**REQUIREMENT**
For the entries below, print exactly the lines between the line holding "M240,1374L269,1433" and the line holding "M406,1452L480,1417", inclusive, and nothing else.

**TASK INPUTS**
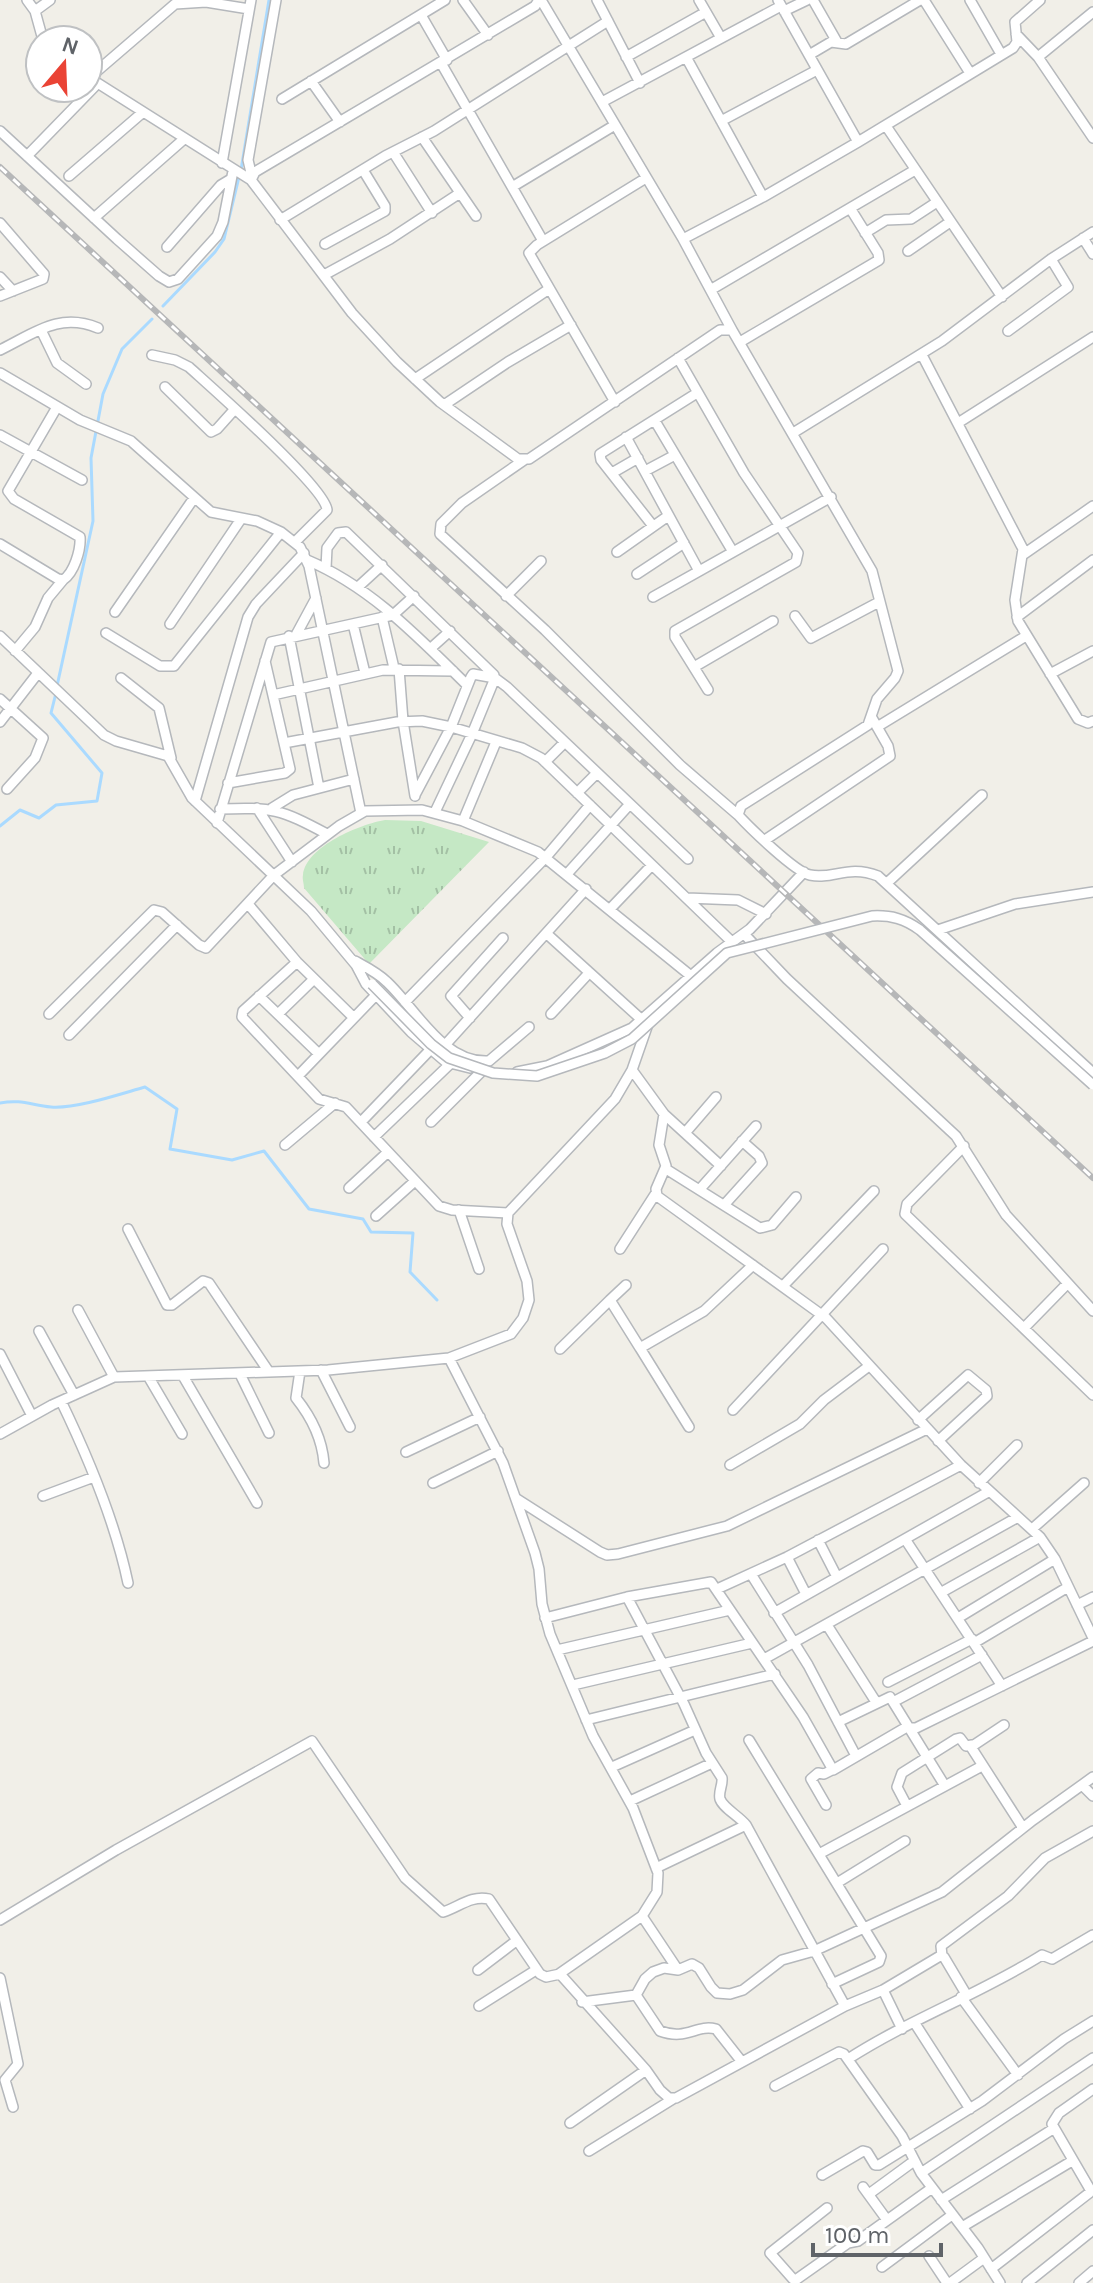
<svg xmlns="http://www.w3.org/2000/svg" width="1093" height="2283" viewBox="0 0 1093 2283" font-family="Karla,sans-serif">
	<style>
		.park { fill: url(#park-tufts) }
		.lines { fill: none; stroke-linecap: round; stroke-linejoin: round }
		.stream { stroke: #aadaff; stroke-width: 3 }
		.minor-casing { stroke: #b5b8bc; stroke-width: 12 }
		.minor { stroke: #fff; stroke-width: 9 }
		.rail-casing { stroke: #b6b7b8; stroke-width: 6 }
		.rail { stroke: #fff; stroke-width: 3; stroke-dasharray: 9; stroke-linecap: butt }
		.minor-bridge-casing { stroke: #b5b8bc; stroke-width: 12; stroke-linecap: butt }
		.minor-bridge { stroke: #fff; stroke-width: 9 }
	</style>
	<defs>
		<pattern id="park-tufts" width="24" height="20" patternUnits="userSpaceOnUse" patternTransform="scale(2)"><rect width="24" height="20" fill="#c5e8c5"/><path d="M3 7l-1-3M5 7V3M7 7l1-3M15 17l-1-3M17 17v-4M19 17l1-3" fill="none" stroke="#a3c0a4"/></pattern>
	</defs>
	<rect width="100%" height="100%" fill="#f1efe8"/>
	<path class="park" d="M385,820L421,821L489,842L369,964L304,888C304,883 302,879 303,875C306,846 361,824 385,820Z"/>
	<g class="lines">
		<path class="stream" d="M241,170L269,0
			M163,306L215,252L224,239L239,177
			M57,686L93,521L91,458L103,394L122,349L152,319
			M0,826L20,810L39,818L56,805L97,801L102,773L51,713L56,693
			M0,1103C21,1099 31,1105 51,1107C76,1109 120,1094 145,1087L177,1109L170,1149L232,1160L264,1151L309,1209L363,1219L371,1232L413,1233L410,1272L437,1300"/>
		<g class="minor-casing">
			<path id="minor" d="M27,0L35,11L43,40
				M463,0L488,35
				M539,0L535,6L255,172L251,180L352,313L397,362L440,402L518,459H529L720,330H732L872,571L898,671L895,678L877,699L868,725L741,806L738,815C750,828 795,872 810,875C833,880 848,864 878,876L1093,1073
				M541,0L683,239L732,330
				M597,0L640,83
				M699,0L721,38
				M778,0L858,142
				M813,0L837,42
				M924,0L970,73
				M970,0L1001,54
				M35,11L50,0
				M784,11L807,0
				M421,15L447,60
				M1016,34L1038,57L1093,138
				M809,55L831,42L846,44L920,0
				M626,57L706,12
				M686,57L763,197
				M1038,57L1093,12
				M441,63L543,241
				M88,77L251,180
				M89,78L175,4L206,2L249,9
				M311,81L340,122
				M282,99L445,0
				M602,102L781,6
				M721,121L817,70
				M886,126L1002,297
				M0,131L117,239L159,276L169,282L178,279L217,236L223,222L233,171
				M422,137L476,216
				M393,152L432,213
				M27,156L97,84
				M222,163L251,0
				M69,176L142,113
				M252,177L248,160L276,0
				M512,187L615,125
				M94,218L184,139
				M280,220L385,156L434,131L608,21
				M0,223L44,274L43,279L0,296
				M865,233L886,220L911,219L937,202
				M1083,238L1093,254
				M683,239L763,197L858,142L1013,48L1017,42L1015,22L1040,0
				M325,244L385,211V206L363,170
				M167,247L221,185L231,179
				M908,251L950,222
				M324,275L390,239L460,193
				M0,277L13,291
				M712,289L915,170
				M41,330L57,363L86,384
				M1008,331L1068,287L1051,259
				M740,342L879,260L878,253L850,208
				M0,350C35,333 59,312 98,328
				M152,355L175,360L189,367C212,388 326,488 327,510L295,542
				M922,355L1023,549L1015,600L1018,621L1078,719L1088,723L1093,721
				M678,358L744,473L798,553L796,562L675,631V637L708,690
				M0,373L80,420L131,441L211,512L257,521L281,532L300,547L309,566L361,813
				M415,379L549,289
				M165,387L211,432L217,429L234,410
				M615,402L529,253L537,245L646,178
				M444,405L508,362L571,325
				M655,421L733,552
				M958,423L1093,337
				M793,433L942,341L1051,259L1093,232
				M0,435L82,480
				M626,437L699,571
				M524,460L462,503L441,524L440,534L545,630L680,765L738,815
				M645,471L675,455
				M612,473L638,458
				M653,526L601,460L600,454L697,393
				M0,544L58,579L63,580C74,573 81,550 80,537L14,499L8,491L57,407
				M617,552L668,516
				M1024,554L1093,506
				M307,560C371,587 418,637 467,685
				M326,568L327,548L338,533L346,532L494,675
				M637,574L684,543
				M358,587L382,565
				M506,596L541,561
				M653,597L831,497
				M115,612L194,498
				M795,616L811,638L879,602
				M382,617L394,668
				M1017,617L1093,560
				M170,624L241,519
				M353,624L365,673
				M106,633L160,666H174L281,532
				M296,635L316,598
				M0,636L104,735L116,741L168,756L192,798L311,911L356,965L366,984L411,1032L446,1062L470,1068
				M289,636L319,788
				M430,649L450,631
				M15,651L35,627L48,598L63,580
				M694,667L773,621
				M399,669L403,721L415,796
				M1050,674L1093,651
				M121,678L159,708L171,758
				M273,695L383,670L453,671
				M0,699L43,738L35,758L7,789
				M0,722L38,673
				M877,727L1026,636
				M284,743L397,722L422,721L451,727L522,748L541,758L732,942
				M545,762L564,743
				M228,783L285,773L290,769L265,661
				M577,793L596,774
				M415,795L451,727L471,677L473,674L495,678L507,687L688,859
				M195,801L248,617L256,604L304,553
				M257,808L292,862
				M272,808L293,795L354,779
				M220,809C273,807 280,809 327,834
				M435,812L472,734L495,678
				M463,821L496,742
				M217,823L271,642L393,615L414,596
				M765,840L890,756L888,746L872,718
				M567,874L629,805
				M887,883L982,795
				M687,898L738,900L766,914
				M248,904L297,962L353,1017
				M610,909L652,865
				M938,930L1015,904L1093,892
				M547,934L642,1020
				M744,934L787,979L956,1136L1006,1215L1093,1311
				M355,961C366,967 378,973 387,982C416,1009 443,1064 489,1061L529,1027
				M297,962L243,1011L242,1017L319,1099L346,1107L439,1206L452,1210L508,1213
				M259,996L319,1054
				M405,1002L546,857L590,805
				M49,1014L154,910L162,912L199,945L206,948L274,875L339,826L365,811L422,810L463,821L538,852L691,976
				M278,1014L314,979
				M551,1014L589,973
				M470,1018L451,996L503,938
				M69,1035L177,925
				M446,1044L586,889
				M632,1070L664,1114L659,1145L666,1166L656,1189L657,1196L826,1318L961,1465L1040,1537L1055,1559L1093,1638
				M517,1072L547,1066L632,1028L717,953L750,929L804,872
				M298,1076L376,995
				M664,1114L721,1166
				M361,1122L430,1050
				M431,1122L483,1070
				M685,1133L716,1097
				M374,1137L450,1064
				M285,1145L335,1103
				M964,1146L907,1204L905,1214L1093,1395
				M666,1169L760,1228L772,1225L796,1197
				M349,1188L388,1152
				M700,1189L756,1126
				M725,1204L762,1163L759,1156L742,1141
				M459,1210L479,1269
				M376,1216L415,1181
				M128,1229L167,1305H172L203,1281L209,1283L269,1372
				M620,1249L656,1193
				M626,1285L610,1300L640,1348
				M783,1286L874,1191
				M78,1310L114,1377
				M1024,1328L1067,1284
				M39,1331L74,1395
				M560,1349L610,1300
				M0,1354L32,1416
				M449,1358L503,1463L535,1553L539,1569L542,1604L550,1634L593,1736L633,1808L658,1873L657,1892L642,1916L559,1974
				M321,1370L350,1427
				M300,1371L296,1398C312,1418 322,1438 324,1463
				M240,1374L269,1433
				M148,1376L182,1434
				M183,1376L257,1503
				M61,1401C88,1457 115,1521 128,1583
				M733,1410L883,1249
				M918,1420L968,1375L986,1390L987,1396L938,1441
				M689,1427L640,1348L704,1311L753,1265
				M0,1434L52,1405L114,1377L328,1370L449,1358L511,1334L523,1318L529,1300L527,1281L507,1224L508,1213L615,1099L632,1070L648,1024
				M406,1452L480,1417
				M730,1465L800,1424L824,1400L869,1366
				M433,1483L498,1451
				M979,1483L1017,1445
				M43,1496L94,1477
				M517,1499L600,1552L607,1555L618,1554L727,1526L927,1429
				M1032,1529L1084,1483
				M905,1539L1002,1686
				M818,1540L837,1577
				M787,1557L806,1594
				M751,1574L808,1665L856,1756
				M717,1589L787,1557L961,1465
				M942,1592L1040,1537
				M627,1597L684,1704L706,1753L722,1778C723,1785 718,1792 720,1799C723,1808 739,1816 746,1825L845,2006
				M1077,1605L1093,1597
				M774,1613L988,1492
				M545,1618L627,1597L711,1582L803,1717L833,1770L905,1728H916L1093,1641
				M958,1618L1055,1559
				M827,1625L876,1702
				M974,1643L1068,1587
				M557,1650L730,1610
				M764,1659L1018,1517
				M888,1682L972,1639
				M573,1685L752,1643
				M893,1702L982,1655
				M586,1720L775,1674
				M838,1722L890,1697L945,1786
				M1004,1725L971,1747L1023,1828
				M749,1740L881,1956L879,1962L832,1984
				M612,1767L695,1730
				M1082,1785L1093,1796
				M630,1801L712,1763
				M826,1805L811,1779L818,1773L824,1774L832,1770
				M907,1806L897,1787L902,1773L956,1739L960,1738L966,1746L972,1745
				M819,1854L982,1766
				M656,1868L746,1825
				M837,1883L905,1841
				M642,1916L678,1970
				M0,1920L116,1850L312,1741L405,1878L443,1912C459,1907 471,1895 489,1899L540,1974L546,1977L560,1974L646,2070L660,2090L669,2098H676L845,2006L883,1990L940,1956L944,1957L966,1994
				M942,1956L941,1946L1008,1896L1045,1858L1093,1831
				M478,1970L516,1941
				M0,1978L18,2064L5,2080L13,2107
				M883,1990L902,2029
				M636,1995L660,2031C687,2041 696,2024 716,2029L742,2062
				M961,1997L1018,2075
				M582,2002L636,1995L645,1979L653,1972L664,1968L678,1970L692,1964L699,1968L711,1987L717,1993L730,1994L743,1990L782,1960L814,1951L942,1892L1033,1820L1093,1777
				M479,2006L536,1970
				M914,2022L970,2109
				M848,2059C910,2019 980,1994 1042,1955L1052,1959L1093,1935
				M775,2086L839,2052L844,2054L902,2136L921,2173L978,2248L1000,2283
				M570,2123L646,2070
				M589,2151L673,2099
				M921,2173L1093,2058
				M822,2175L863,2151L867,2152L875,2165H879L982,2101L1064,2039L1093,2021
				M863,2187L887,2220
				M1091,2191L1052,2124L1059,2113L1093,2089
				M869,2194L914,2161
				M941,2200L1053,2129
				M827,2208L770,2253L793,2279H797L848,2243L858,2241L932,2188
				M962,2227L1072,2161
				M929,2256L947,2283
				M882,2267L952,2215
				M991,2269L1093,2190
				M950,2283L984,2258
				M1027,2283L1093,2230
				M1079,2283L1093,2271"/>
		</g>
		<use href="#minor" class="minor"/>
		<g class="rail-casing">
			<path id="rail" d="M0,167L1093,1178"/>
		</g>
		<use href="#rail" class="rail"/>
		<g class="minor-bridge-casing">
			<path id="minor-bridge" d="M372,984L431,1044L449,1058L493,1073L537,1076L605,1053L632,1039L727,953L872,916C891,915 905,919 920,930L1093,1085"/>
		</g>
		<use href="#minor-bridge" class="minor-bridge"/>
	</g>
	<g transform="translate(64 64) rotate(19)"><circle r="38" fill="#ffffff" stroke="#bfc1c3" stroke-width="2"/>
	<path d="M0-6L14 30L0 20L-14 30Z" fill="#ea4335"/>
	<text y="-12" font-size="22" font-weight="bold" text-anchor="middle" fill="#5f6368">N</text>
	</g>
	<path d="M813 2243v12h128v-12" fill="none" stroke="#5f6368" stroke-width="4"/>
	<text x="825" y="2243" font-size="24" fill="#5f6368" stroke="#ffffff" stroke-width="6" paint-order="stroke">100 m</text>
</svg>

**WRITTEN SOLUTION**
				M240,1374L269,1433
				M148,1376L182,1434
				M183,1376L257,1503
				M61,1401C88,1457 115,1521 128,1583
				M733,1410L883,1249
				M918,1420L968,1375L986,1390L987,1396L938,1441
				M689,1427L640,1348L704,1311L753,1265
				M0,1434L52,1405L114,1377L328,1370L449,1358L511,1334L523,1318L529,1300L527,1281L507,1224L508,1213L615,1099L632,1070L648,1024
				M406,1452L480,1417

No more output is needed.